Mr Gibson thought it would not be long before she was a quite beautiful young lady.
‘We’ll leave for Switzerland tomorrow, immediately after breakfast,’ he said.
‘Yes,’ she said.
She brought a letter to him a little later, one that had been slipped under the apartment door. It bore an English stamp.
Mr Gibson read the letter. It was from a lady called Mildred Thornton, a close and charming friend. She had, she said, received his own letter concerning a well-mannered and intelligent Russian girl with a linguistic gift. It caused her much interest and astonishment. What was he doing in Berlin, and what was
he doing in finding Russian girls down on their luck? He could find all kinds of people down on their luck in London, without going to Berlin to look for hard-up Russian girls. It was all very intriguing. However, she had, she said, noted his call for help, and was able to say that providing his Russian protégée was not too long in arriving, Mrs Hall at Stoneleigh Manor could take her on as a maid. If that was not quite the kind of position he had in mind for the girl – and Mildred said she had a feeling it wasn’t – had he thought about a governess for his sister’s twins? His sister Jean had lately considered sending them to a boarding school to curb their tendency to anarchy, and allow her to devote herself undistractedly to her increasingly successful career as a portrait painter. Mildred wrote that she had suggested a governess-tutor as an alternative to a boarding school, and Jean was giving it favourable thought. If the young Russian lady in question had some teaching gifts and could take care of the twins’ education for a few years, there were prospects for her. Meanwhile, said Mildred, she awaited his return with interest and curiosity.

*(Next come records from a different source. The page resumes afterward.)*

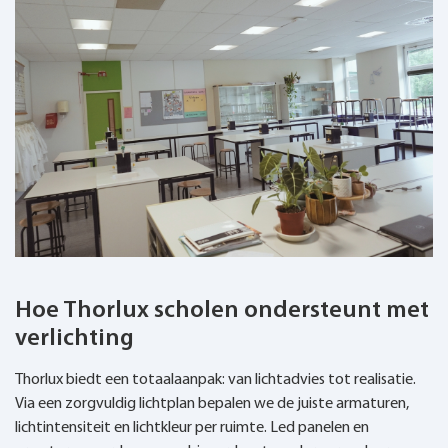
Hoe Thorlux scholen ondersteunt met
verlichting
Thorlux biedt een totaalaanpak: van lichtadvies tot realisatie.
Via een zorgvuldig lichtplan bepalen we de juiste armaturen,
lichtintensiteit en lichtkleur per ruimte. Led panelen en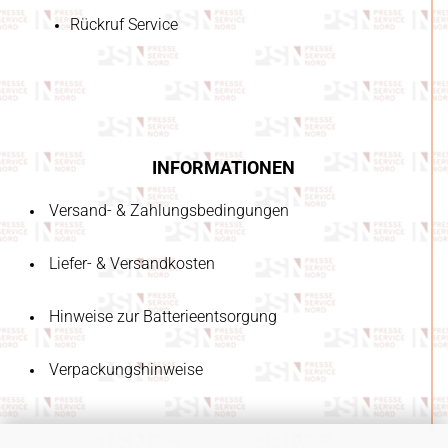
Rückruf Service
INFORMATIONEN
Versand- & Zahlungsbedingungen
Liefer- & Versandkosten
Hinweise zur Batterieentsorgung
Verpackungshinweise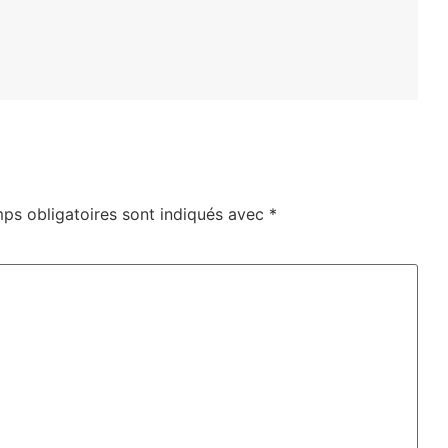
ps obligatoires sont indiqués avec
*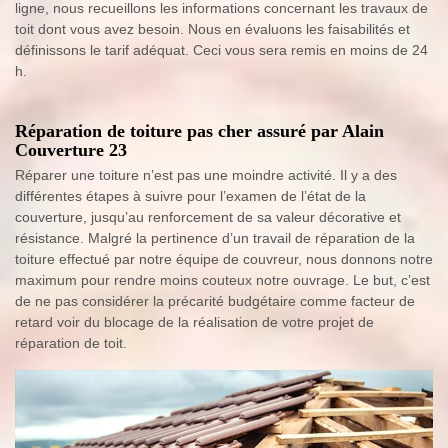
ligne, nous recueillons les informations concernant les travaux de
toit dont vous avez besoin. Nous en évaluons les faisabilités et
définissons le tarif adéquat. Ceci vous sera remis en moins de 24
h.
Réparation de toiture pas cher assuré par Alain
Couverture 23
Réparer une toiture n’est pas une moindre activité. Il y a des
différentes étapes à suivre pour l’examen de l’état de la
couverture, jusqu’au renforcement de sa valeur décorative et
résistance. Malgré la pertinence d’un travail de réparation de la
toiture effectué par notre équipe de couvreur, nous donnons notre
maximum pour rendre moins couteux notre ouvrage. Le but, c’est
de ne pas considérer la précarité budgétaire comme facteur de
retard voir du blocage de la réalisation de votre projet de
réparation de toit.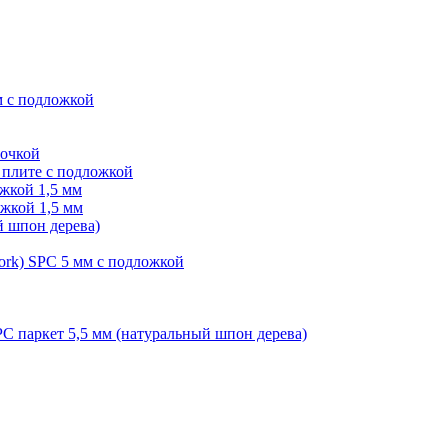
м с подложкой
лочкой
плите с подложкой
жкой 1,5 мм
жкой 1,5 мм
й шпон дерева)
ork) SPC 5 мм с подложкой
PC паркет 5,5 мм (натуральный шпон дерева)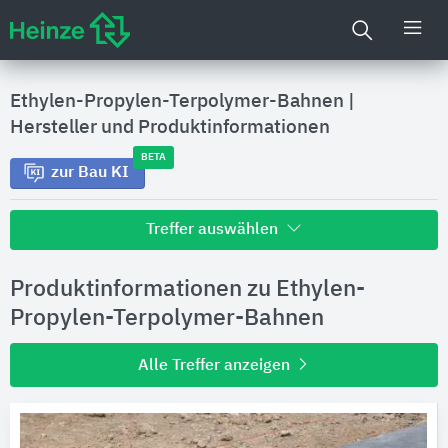
Ethylen-Propylen-Terpolymer-Bahnen
|
Hersteller und Produktinformationen
BETA
zur Bau KI
Treffer auswählen
Alle Treffer zu
Produktinformationen zu Ethylen-
Hersteller
Propylen-Terpolymer-Bahnen
Alle Treffer anzeigen
Produktinformationen
Produktdaten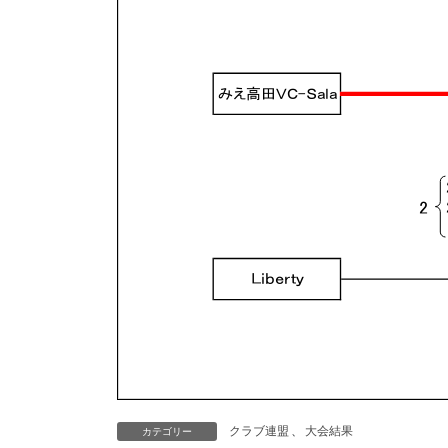
クラブ連盟
、
大会結果
カテゴリー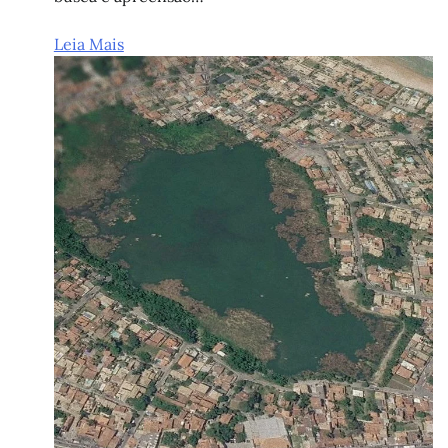
Leia Mais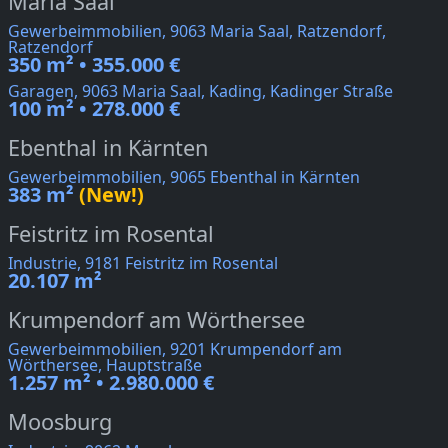
Maria Saal
Gewerbeimmobilien, 9063 Maria Saal, Ratzendorf,
Ratzendorf
350 m² • 355.000 €
Garagen, 9063 Maria Saal, Kading, Kadinger Straße
100 m² • 278.000 €
Ebenthal in Kärnten
Gewerbeimmobilien, 9065 Ebenthal in Kärnten
383 m²
(New!)
Feistritz im Rosental
Industrie, 9181 Feistritz im Rosental
20.107 m²
Krumpendorf am Wörthersee
Gewerbeimmobilien, 9201 Krumpendorf am
Wörthersee, Hauptstraße
1.257 m² • 2.980.000 €
Moosburg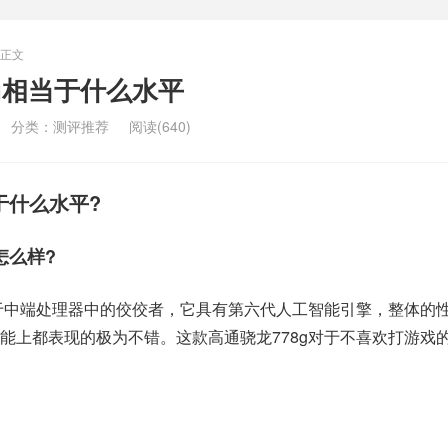
正文
8g相当于什么水平
分类：
测评推荐
阅读(640)
于什么水平?
怎么样?
属于中端处理器中的佼佼者，它具有第六代人工智能引擎，整体的
能上都表现的极为不错。这款高通骁龙778g对于不喜欢打游戏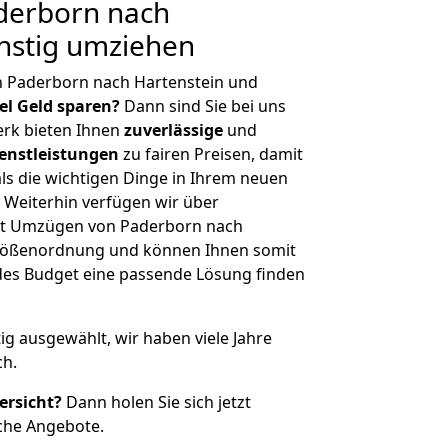
derborn nach
nstig umziehen
n Paderborn nach Hartenstein und
iel Geld sparen?
Dann sind Sie bei uns
erk bieten Ihnen
zuverlässige
und
enstleistungen
zu fairen Preisen, damit
als die wichtigen Dinge in Ihrem neuen
eiterhin verfügen wir über
it Umzügen von Paderborn nach
 Größenordnung und können Ihnen somit
edes Budget eine passende Lösung finden
tig ausgewählt, wir haben viele Jahre
ch.
ersicht?
Dann holen Sie sich jetzt
che Angebote.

Mr Gibson passed the letter to Natasha, and she read it.
‘There, you see,’ he said, ‘the possibilities are not impossible.’
‘Mr Gibson, such possibilities are so much more than I ever dreamed of that I cannot think of them as anything but quite impossible,’ said Natasha. ‘So I must compose myself for disappointment in such a way that it will hardly be a disappointment at all.’
‘I want a much more self-confident outlook from you than that,’ said Mr Gibson.
‘But, you see,’ she said, ‘I should be only too happy to work in a kitchen or to look after chickens.’